Cultura é aliada estratégica no combate às mudanças climáticas

Estudo revela que brasileiros veem em filmes, livros e museus ferramentas de informação, inspiração e mobilização em torno da crise ambiental

Para 73,3% dos brasileiros, a cultura vai além de informar: funciona como plataforma de ação, inspirando mudanças concretas de comportamento. Foto: Unicef.

A cultura, tradicionalmente associada ao lazer e à expressão artística, surge como aliada central na agenda climática do Brasil. É o que aponta a segunda etapa da pesquisa “Cultura e Clima: Percepções e Práticas no Brasil”, conduzida pela organização não governamental C de Cultura e pela empresa Outra Onda Conteúdo, em parceria com a Pontifícia Universidade Católica do Rio Grande do Sul (PUC-RS). 

O estudo, obtido com exclusividade pelo Correio, será lançado oficialmente na 30ª Conferência das Nações Unidas sobre Mudança do Clima (COP30), em Belém, no dia 13 de novembro.

Segundo os dados coletados entre julho e agosto de 2025, com 2.074 entrevistados de todas as regiões do país, 83,5% dos brasileiros acreditam que podem entender melhor sobre mudanças climáticas por meio de bens e atividades culturais. 

Para 73,3%, a cultura não se limita à informação, atuando como plataforma prática de ação, capaz de inspirar mudanças de comportamento. Cerca de 62,6% afirmam ter mudado hábitos relacionados a temas sociais e ambientais após contato com livros, filmes, músicas, museus ou outras expressões culturais.

“Os resultados confirmam algo que já percebíamos empiricamente: o público não apenas consome cultura, mas busca uma conexão com a agenda climática. Produzir conteúdos que integrem arte, conhecimento e ação é uma demanda clara”, observa Mariana Resegue, diretora-executiva da C de Cultura.

Eleições em jogo

O estudo também revela a dimensão política da questão climática. 89,4% dos entrevistados afirmaram querer políticos comprometidos com sustentabilidade ambiental e justiça social. A adesão, no entanto, varia conforme o espectro político: 98,8% entre pessoas de esquerda e 52,1% entre pessoas de direita. Nas últimas eleições, propostas climáticas influenciaram o voto de 55,1% dos eleitores de esquerda, enquanto 59,6% dos eleitores de direita não as consideraram determinantes.

“A pesquisa evidencia que, para além da conscientização, a cultura tem potencial de mobilizar politicamente a sociedade em torno da agenda climática”, afirma Eduardo Carvalho, diretor-fundador da Outra Onda Conteúdo.

Obstáculos ao engajamento

Embora a cultura seja reconhecida como fonte de informação, nem todos recorrem a ela com regularidade.

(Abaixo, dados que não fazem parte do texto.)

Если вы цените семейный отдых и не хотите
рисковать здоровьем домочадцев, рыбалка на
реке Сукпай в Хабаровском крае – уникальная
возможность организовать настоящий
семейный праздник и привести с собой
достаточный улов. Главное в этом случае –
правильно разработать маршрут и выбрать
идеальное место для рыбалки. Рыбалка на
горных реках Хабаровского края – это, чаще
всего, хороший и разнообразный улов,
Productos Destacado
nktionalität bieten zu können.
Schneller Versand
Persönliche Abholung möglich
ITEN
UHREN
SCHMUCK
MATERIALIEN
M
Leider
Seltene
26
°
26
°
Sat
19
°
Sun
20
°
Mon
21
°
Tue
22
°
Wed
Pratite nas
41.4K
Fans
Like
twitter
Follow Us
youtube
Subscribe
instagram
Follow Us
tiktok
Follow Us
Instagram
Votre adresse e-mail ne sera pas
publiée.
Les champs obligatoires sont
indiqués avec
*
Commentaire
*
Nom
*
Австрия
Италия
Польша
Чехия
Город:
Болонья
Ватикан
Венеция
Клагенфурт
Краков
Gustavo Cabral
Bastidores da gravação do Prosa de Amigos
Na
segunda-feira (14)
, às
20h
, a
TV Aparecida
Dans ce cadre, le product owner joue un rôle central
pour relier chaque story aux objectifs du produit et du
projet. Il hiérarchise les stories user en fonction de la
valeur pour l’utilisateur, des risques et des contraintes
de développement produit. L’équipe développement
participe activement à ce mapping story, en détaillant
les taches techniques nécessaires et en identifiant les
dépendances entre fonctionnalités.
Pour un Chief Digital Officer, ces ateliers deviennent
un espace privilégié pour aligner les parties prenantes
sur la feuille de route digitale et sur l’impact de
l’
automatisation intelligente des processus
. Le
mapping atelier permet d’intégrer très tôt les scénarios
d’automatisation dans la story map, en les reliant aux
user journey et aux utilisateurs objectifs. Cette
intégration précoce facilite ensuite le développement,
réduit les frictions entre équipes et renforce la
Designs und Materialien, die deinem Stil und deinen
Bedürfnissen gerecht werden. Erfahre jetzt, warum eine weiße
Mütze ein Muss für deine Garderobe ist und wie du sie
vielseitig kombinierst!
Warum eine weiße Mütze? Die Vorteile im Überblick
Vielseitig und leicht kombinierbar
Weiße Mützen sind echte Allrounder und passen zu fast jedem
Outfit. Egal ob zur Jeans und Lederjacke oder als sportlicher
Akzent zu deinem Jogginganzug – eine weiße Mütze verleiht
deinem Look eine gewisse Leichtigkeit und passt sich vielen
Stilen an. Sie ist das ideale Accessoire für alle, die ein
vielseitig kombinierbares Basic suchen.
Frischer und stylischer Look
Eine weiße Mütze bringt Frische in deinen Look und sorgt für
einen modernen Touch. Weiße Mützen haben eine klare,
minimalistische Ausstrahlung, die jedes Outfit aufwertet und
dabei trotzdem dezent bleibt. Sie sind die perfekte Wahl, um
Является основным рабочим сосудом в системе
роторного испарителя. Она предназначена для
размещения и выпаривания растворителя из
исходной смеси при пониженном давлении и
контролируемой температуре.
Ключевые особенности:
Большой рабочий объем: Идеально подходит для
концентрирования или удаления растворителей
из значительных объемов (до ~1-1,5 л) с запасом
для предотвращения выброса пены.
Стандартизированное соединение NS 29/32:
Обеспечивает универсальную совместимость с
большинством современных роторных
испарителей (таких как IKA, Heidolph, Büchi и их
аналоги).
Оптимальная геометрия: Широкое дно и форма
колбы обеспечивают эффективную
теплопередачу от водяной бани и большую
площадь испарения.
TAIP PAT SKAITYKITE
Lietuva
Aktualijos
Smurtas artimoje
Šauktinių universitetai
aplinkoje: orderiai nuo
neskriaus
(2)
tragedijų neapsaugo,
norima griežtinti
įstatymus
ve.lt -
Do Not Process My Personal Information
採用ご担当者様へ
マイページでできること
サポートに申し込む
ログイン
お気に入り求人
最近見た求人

Apenas 4,2% nunca buscam informações sobre mudanças climáticas por meio de bens culturais, enquanto 54,6% o fazem com certa frequência e 38,2% afirmam recorrer frequentemente.

Ainda assim, a pesquisa identifica obstáculos ao engajamento: 52,4% dos entrevistados relatam sentir-se impotentes diante da crise climática, e 25,7% apontam falta de conhecimento sobre como contribuir de forma prática. A preocupação é generalizada: 82,1% estão preocupados com as mudanças climáticas, sendo que 53,4% expressam profunda preocupação.

“Mais da metade da população sente que o problema é maior que sua capacidade individual de ação. Isso evidencia a necessidade de estratégias de comunicação mais claras e de mobilização cultural eficaz”, explica Mariana.

O estudo também ressalta que a cultura tem papel transformador e inclusivo. 77,5% dos participantes reconhecem que povos indígenas, quilombolas e comunidades tradicionais podem ajudar o Brasil a enfrentar as mudanças climáticas. A pesquisa ainda identifica percepção sobre vulnerabilidades socioeconômicas: 53,8% apontam populações de baixa renda e 34,3% comunidades tradicionais como mais afetadas pelos impactos da crise.

As recomendações da pesquisa incluem criar narrativas acessíveis e emocionais que conectem a questão climática à vida cotidiana, utilizar canais de amplo alcance, como música, audiovisual e novelas, promover ações culturais integradas com forte vínculo territorial, fortalecer a relação entre a crise climática e as desigualdades sociais, observando a justiça climática, e engajar lideranças locais confiáveis para mobilizar os diferentes grupos da sociedade.